Rising house prices will also push up rents, says BNZ CEO Angela Mentis. Photo / Michael Craig
It's not just aspiring first home buyers that will find it tougher to get on the ladder amid the booming housing market, the chief executive of BNZ has warned.
Speaking after the bank released its full year results yesterday, Angela Mentis said there were unintended consequences of a very stronghousing market.
"Really it is around the impacts to affordability. As prices go up it is going to be harder for first home buyers and we also know as housing prices go up rents increase as well so that is an unintended consequence."
Like other banks, Mentis said BNZ saw a record month for home lending in October and it was seeing that boost consumer confidence.
"People feel confident when their house prices are going up and there is equity in their house and they are more confident to spend and invest and we are seeing that.
"And we are also seeing many first home buyers who are in the market and buying and that might be a little bit of fear of missing out in a rising market and we have seen the investors come back into the market."
But Mentis wouldn't be drawn on whether the Reserve Bank should bring back lending restrictions at its next financial stability review on November 25.
"We have been really prudent in our approach and our levels over the 80 per cent lending [threshold] are still more conservative than they were pre-Covid.
"I think the Reserve Bank has got many options which they need to consider of which the loan to value ratio will be one of those."
Despite a challenging year which saw the BNZ's net profit after tax fall $260 million $762m for the year to September 30, Mentis remains upbeat.
"When I look at the economy I am really pleased it is showing that remarkable resilience and we are optimistic."
She pointed to the latest unemployment figures out on Wednesday which showed the rate had risen to 5.3 per cent - well below the 6 per cent the bank was expecting.
"We have actually brought down where we think it is going to peak at 7.4 per cent and even that might come in lower."
Mentis said the economy hadn't felt the full force of the tourist shortfall yet which would happen over the peak of summer.
"So that $9b gap hasn't been felt through.

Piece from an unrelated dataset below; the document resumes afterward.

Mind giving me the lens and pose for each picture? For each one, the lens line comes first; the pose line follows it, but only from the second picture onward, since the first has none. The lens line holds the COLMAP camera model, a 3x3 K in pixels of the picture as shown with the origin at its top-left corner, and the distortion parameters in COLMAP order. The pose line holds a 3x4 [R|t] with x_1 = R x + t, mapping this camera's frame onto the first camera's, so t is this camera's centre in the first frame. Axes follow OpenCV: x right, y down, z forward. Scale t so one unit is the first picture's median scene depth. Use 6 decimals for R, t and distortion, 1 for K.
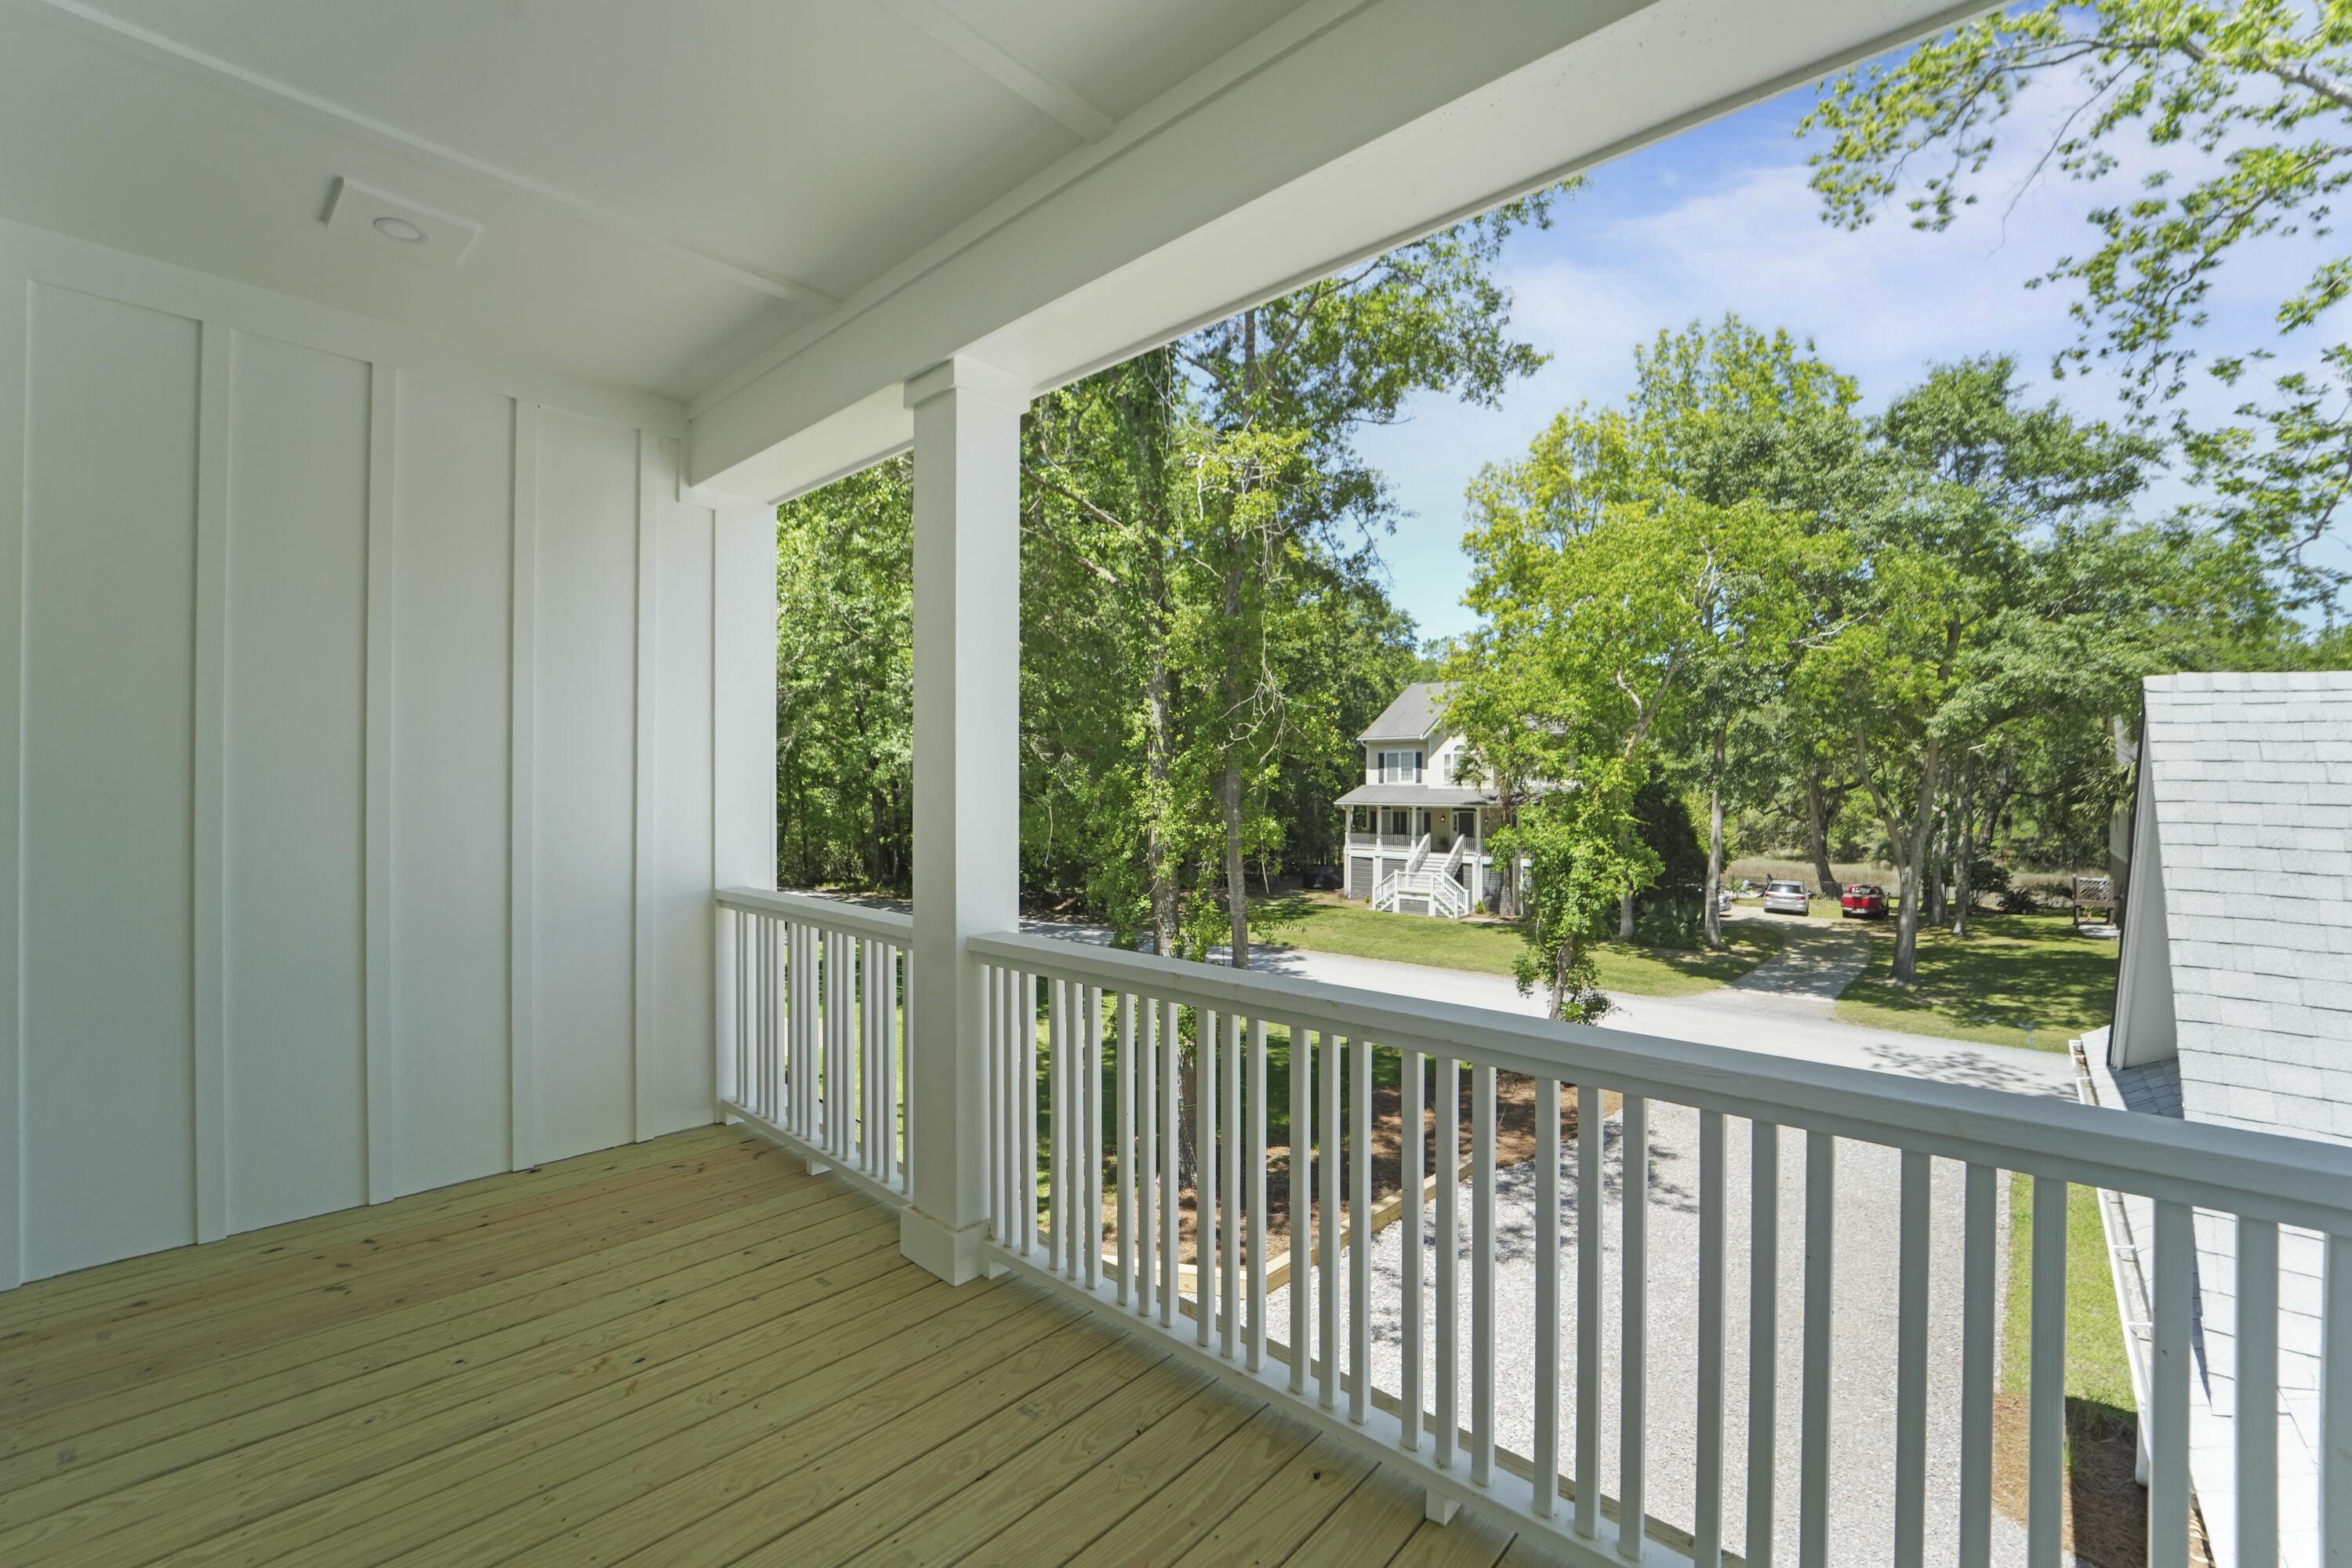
lens RADIAL K [[963.0, 0, 1173.9], [0, 963.0, 786.7], [0, 0, 1]] dist [-0.020726, -0.000161]
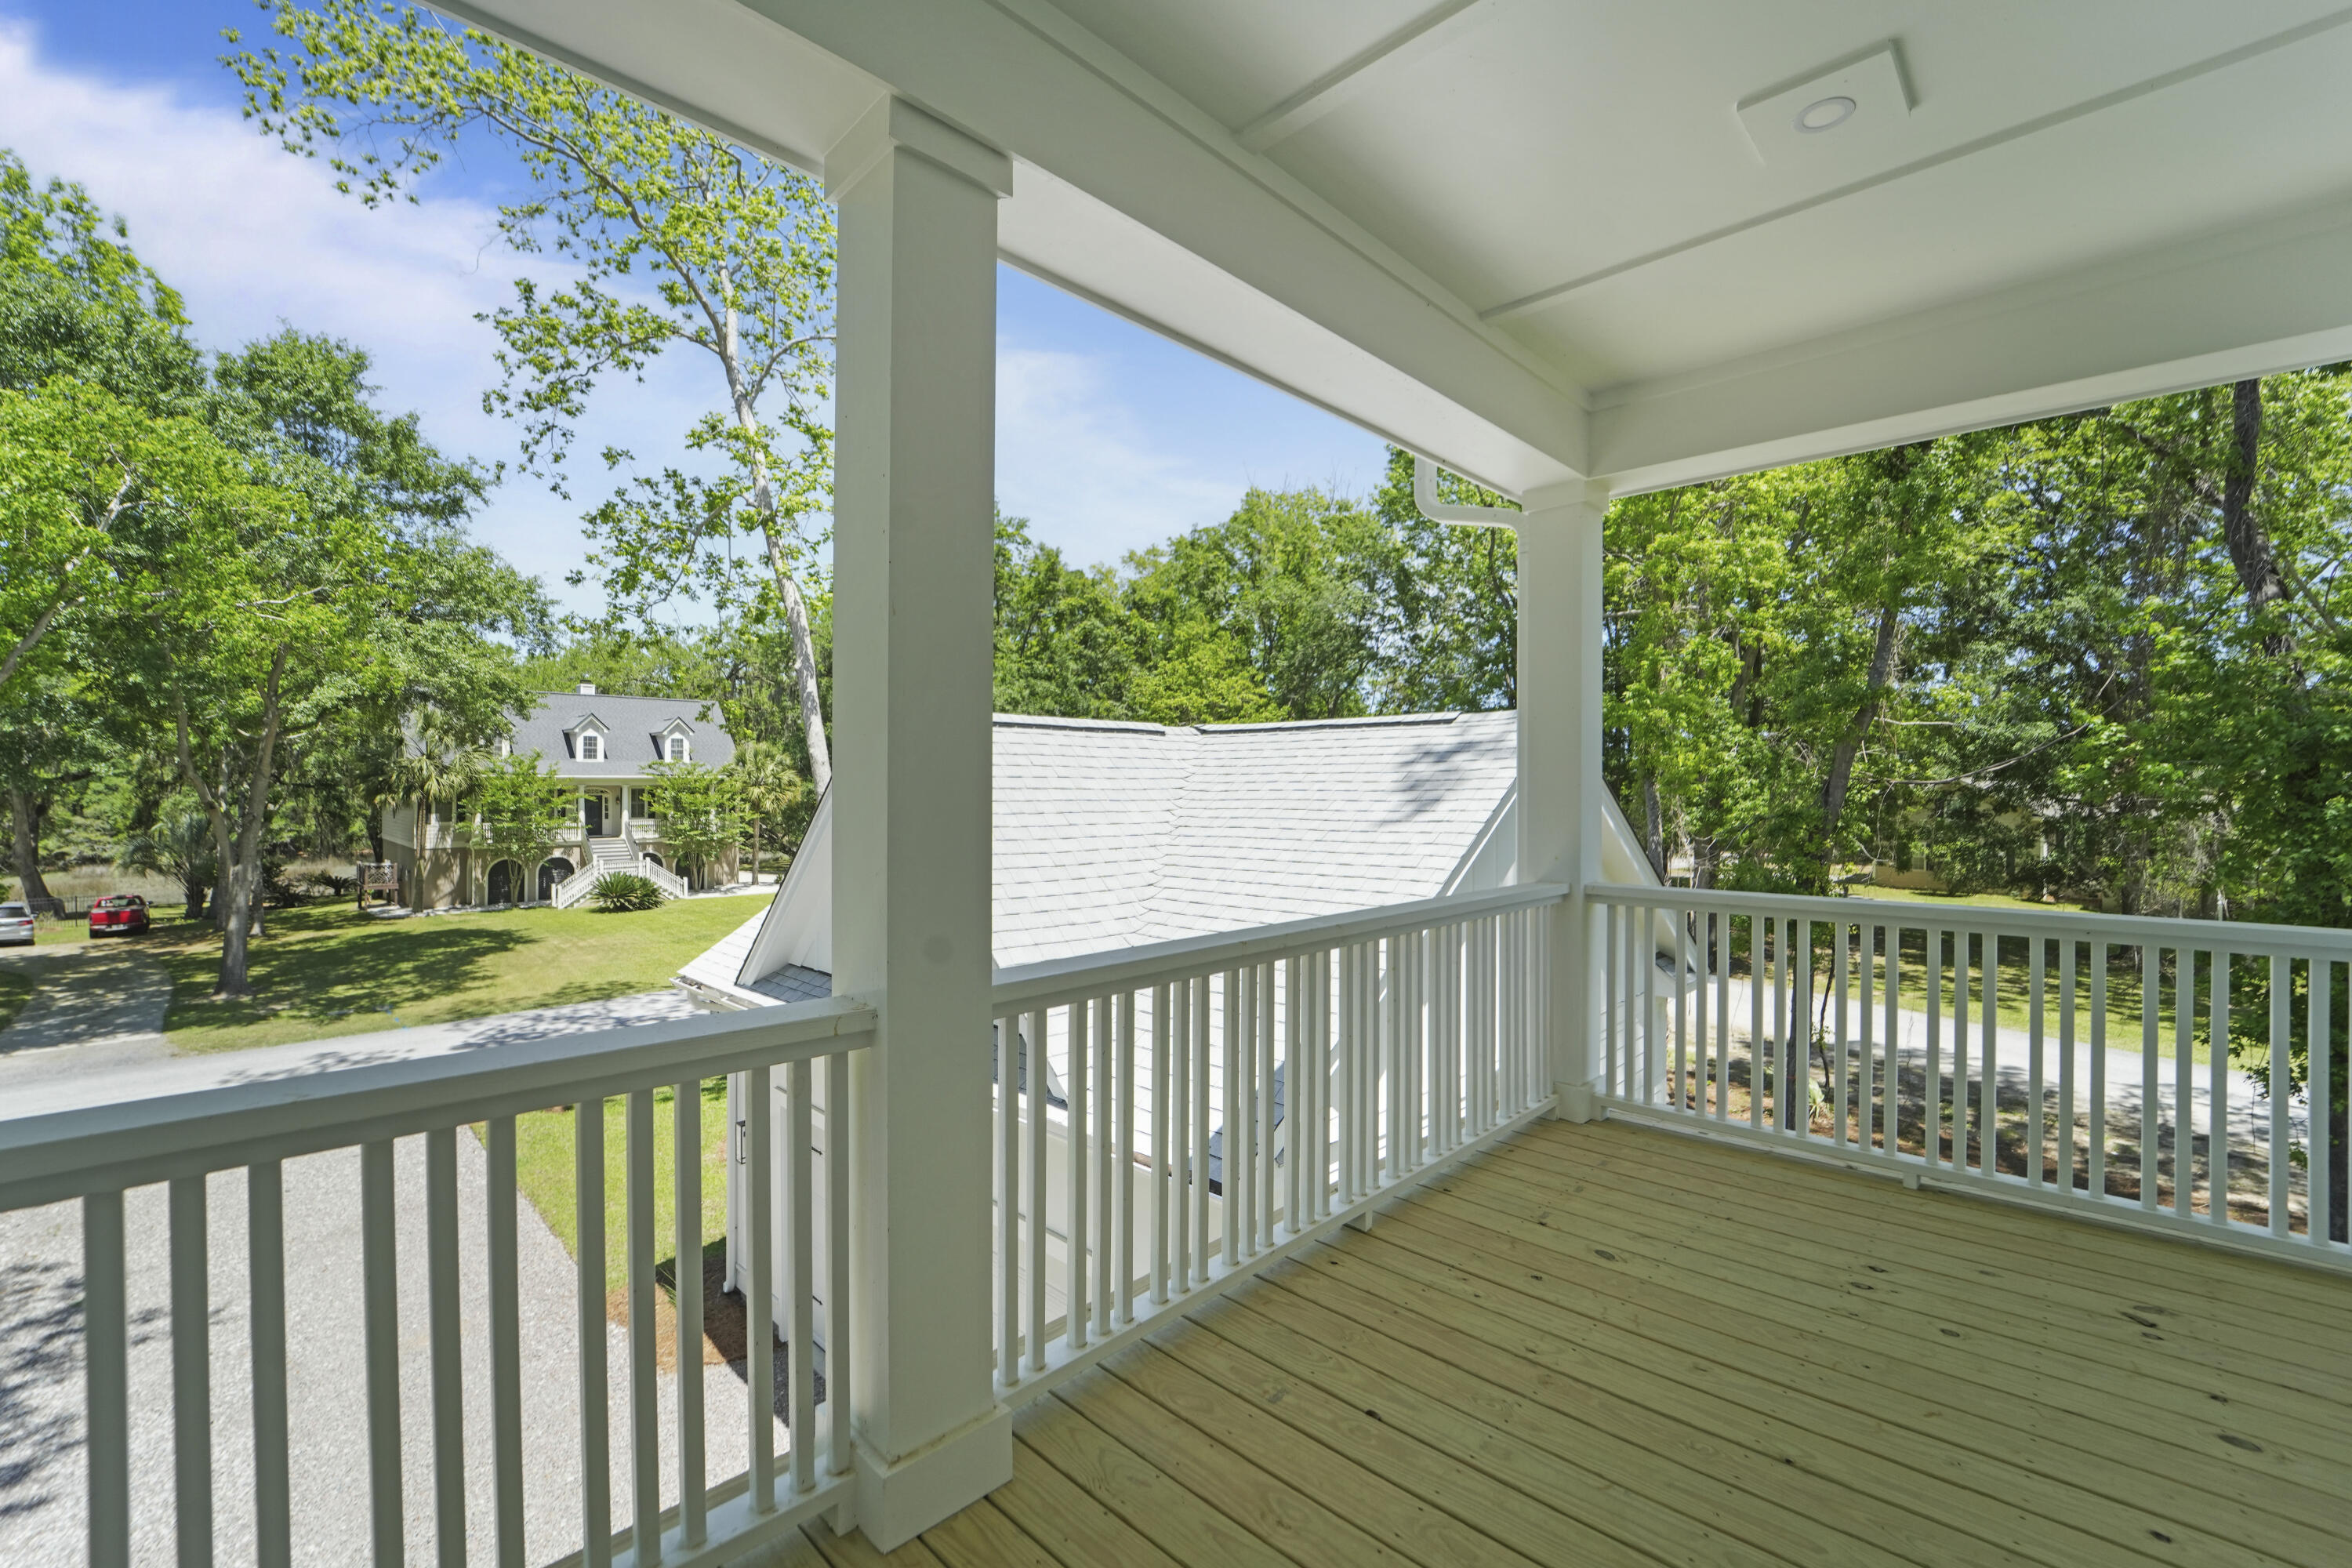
lens RADIAL K [[963.0, 0, 1176.3], [0, 963.0, 783.6], [0, 0, 1]] dist [-0.020726, -0.000161]
pose [[0.044429, -0.003796, 0.999005, -0.158082], [-0.002462, 0.999989, 0.003909, 0.001181], [-0.999010, -0.002633, 0.044419, 0.145112]]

We are still seeing that travel and airline and education are struggling and not back where they were pre-Covid."
But Mentis said she believed the shape of the economy would be different than pre-Covid times with many businesses moving to digitise their offering during the lockdowns.
"I really believe it will be the SME [small medium enterprise] business-led growth that will be what drives New Zealand."
She said New Zealand also needed to leverage and benefit from its Covid-free status.
"There will be industries who want to come to New Zealand because of our Covid-free status. And our primary producers have never been more confident around being that primary lever to power the growth of NZ and we are really seeing that in our record terms of trade."
The bank has put aside $300 million for credit impairments.
Peter MacGillivray, BNZ chief financial officer, said around 58 per cent was forward looking.
That is lower than the 75 to 80 per cent of forward provisioning that ANZ and Westpac have announced over the last week.
But MacGillivray said he was comfortable with the level of provisioning the BNZ had taken.
"We feel we are well provided and very strong for whatever uncertainty there is in the future."
BNZ gave more than $6b in home loan support and $4b in business lending support during its 2020 financial year helping around 30,000 customers.
Mentis said over 70 per cent of mortgage and business customers had now gone back to pre-Covid terms and conditions.
It still has around 4700 customers on loan deferrals about 3 per cent of its loan book.
Mentis said it was not expecting to anticipating a deterioration in the numbers on deferral.
"[We] have been talking to those who we think might be under more stress and at this stage we are not seeing an increase in anything unusual moving into hardship those numbers are quite small at this stage.
"But that doesn't mean that things can't change there is still some bumpiness ahead but at this stage we are quite pleased that our customers are recovering back to principle and interest."